透明導電膜基板のコストダウンと代替材料の開発
もう一つの主要部材である「TCO基板(透明導電膜付き基板)」は、光を取り込みつつ電気を流す役割を担い、PSCの変換効率や耐久性に直接影響を与えます。現在、主流となっているITO(酸化インジウムスズ)は、希少金属であるインジウムの価格高騰や供給の不安定さが懸念されています。

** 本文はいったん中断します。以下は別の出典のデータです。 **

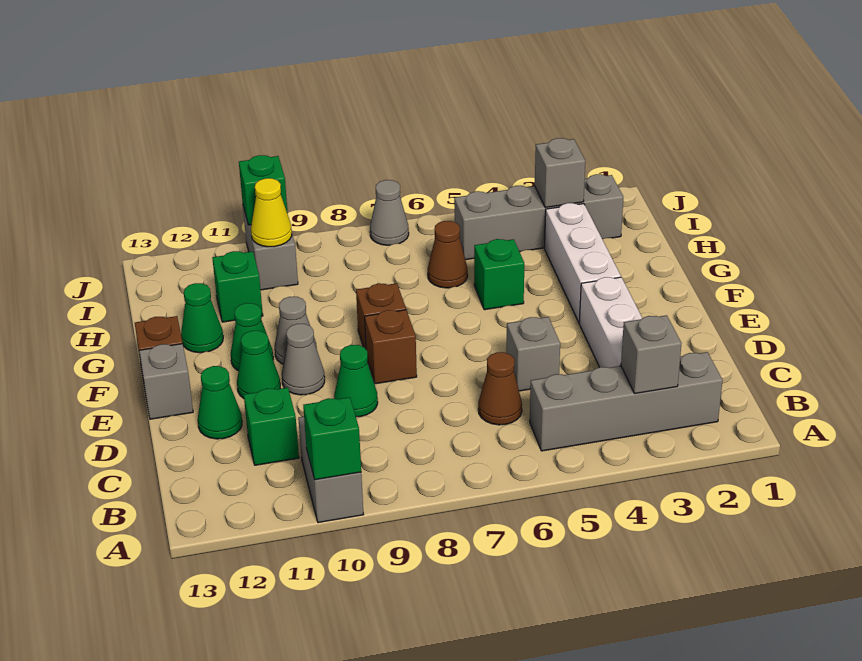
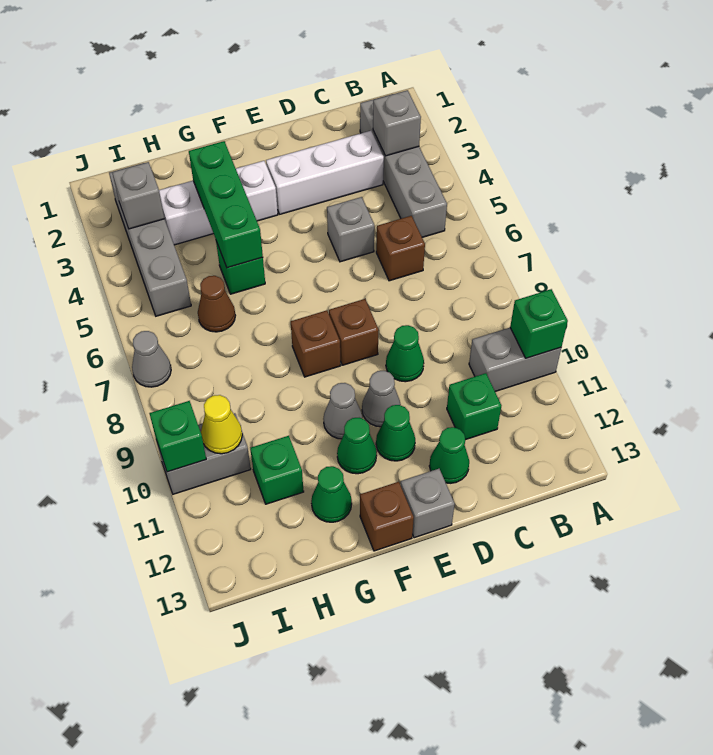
brown 1x1 cone [478,352,522,425] -> brown 1x1 brick [376,216,425,281]
none -> green 1x3 brick [189,141,263,268]

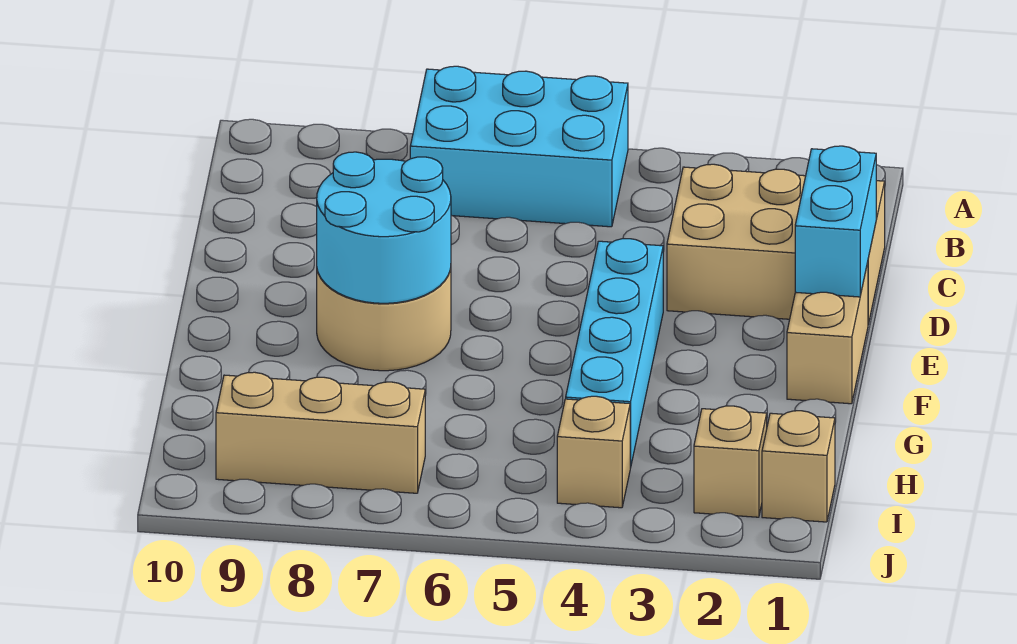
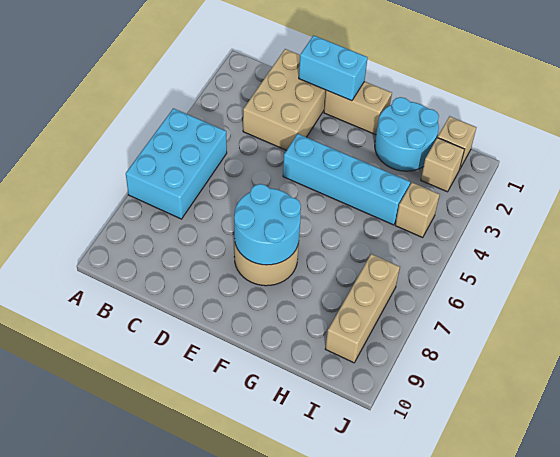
none -> cyan 2x2 round brick [375,97,439,171]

このため、国内外のメーカーはインジウムを使用しない代替材料の研究や、FTO(フッ素ドープ酸化スズ)膜の改良を進めています。TCO基板のコストダウンは、PSC自体の製造コスト抑制に直結するため、部材メーカー各社による技術開発の進展が市場拡大の鍵を握ることになります。出荷数量ベースの伸びに対し、市場規模の伸びが緩やかになると予測されているのは、これら主要部材の単価下落が想定されているためです。
垂直統合型から水平分業型へのサプライチェーン変遷
PSCの社会実装に向けた動きは加速しており、2020年代後半からは既存の結晶シリコン型と組み合わせた「タンデム型」の普及も予測されています。当初は垂直統合的な開発が中心でしたが、今後は各部材のスペシャリストによる供給体制が整い、サプライチェーンの分業化が進む見込みです。
富士経済は、今回の調査結果をまとめたレポート「ペロブスカイト太陽電池の主要部材・材料の市場とサプライチェーン動向」において、主要部材の市場動向だけでなく、参入企業の開発状況や技術的課題についても詳細な分析を行っています。次世代エネルギーの主力候補として、部材レベルでのイノベーションが世界のLNG需給バランスやエネルギー自給率にも影響を与える可能性が示唆されています。